Prompt> Copy every line of text in the records word for word, leaving out the pictures.

Listed entries>
------------------------------------

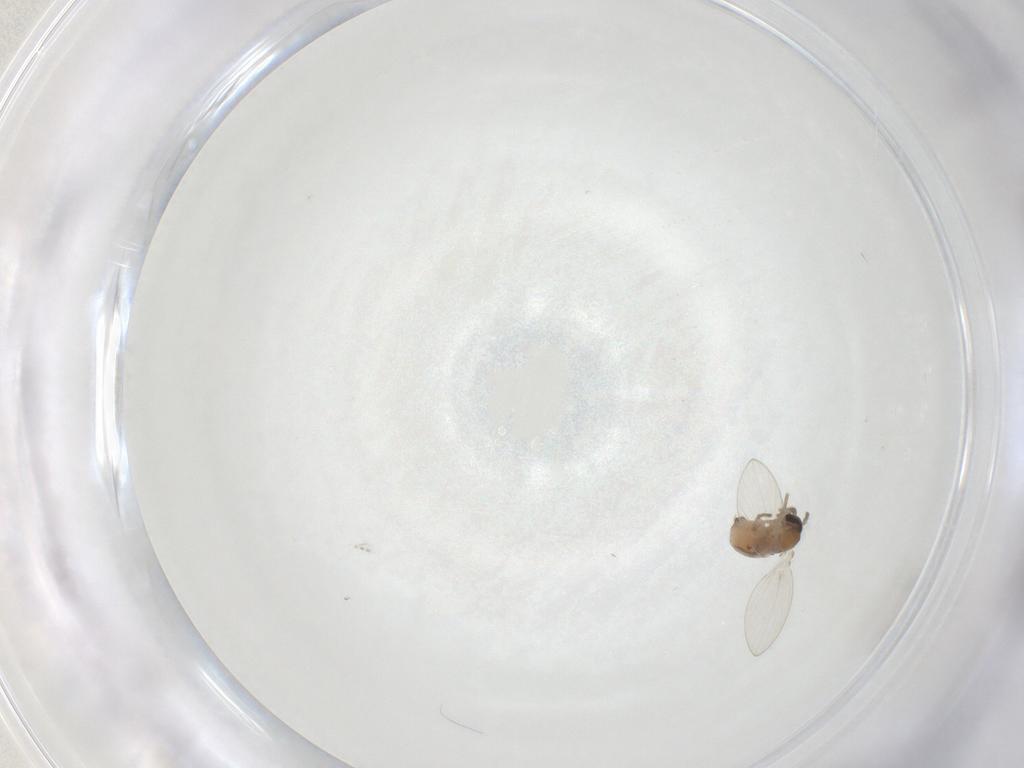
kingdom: Animalia
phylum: Arthropoda
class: Insecta
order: Diptera
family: Psychodidae
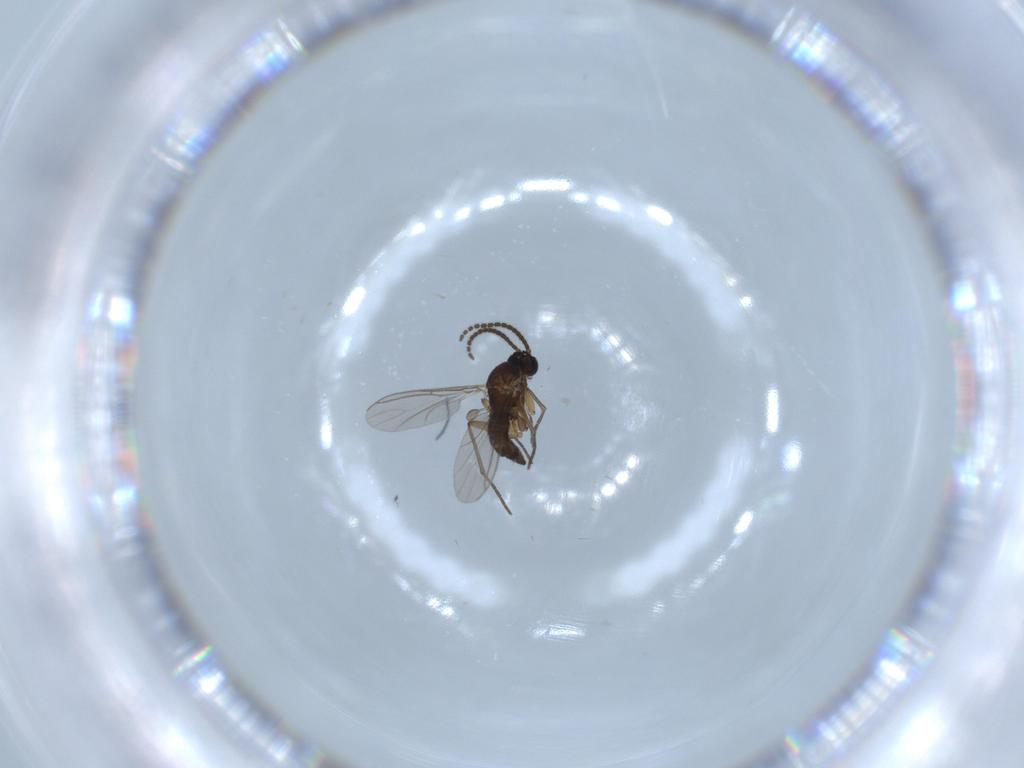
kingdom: Animalia
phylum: Arthropoda
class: Insecta
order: Diptera
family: Sciaridae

------------------------------------

Answer for this exercise>
kingdom: Animalia
phylum: Arthropoda
class: Insecta
order: Diptera
family: Psychodidae
kingdom: Animalia
phylum: Arthropoda
class: Insecta
order: Diptera
family: Sciaridae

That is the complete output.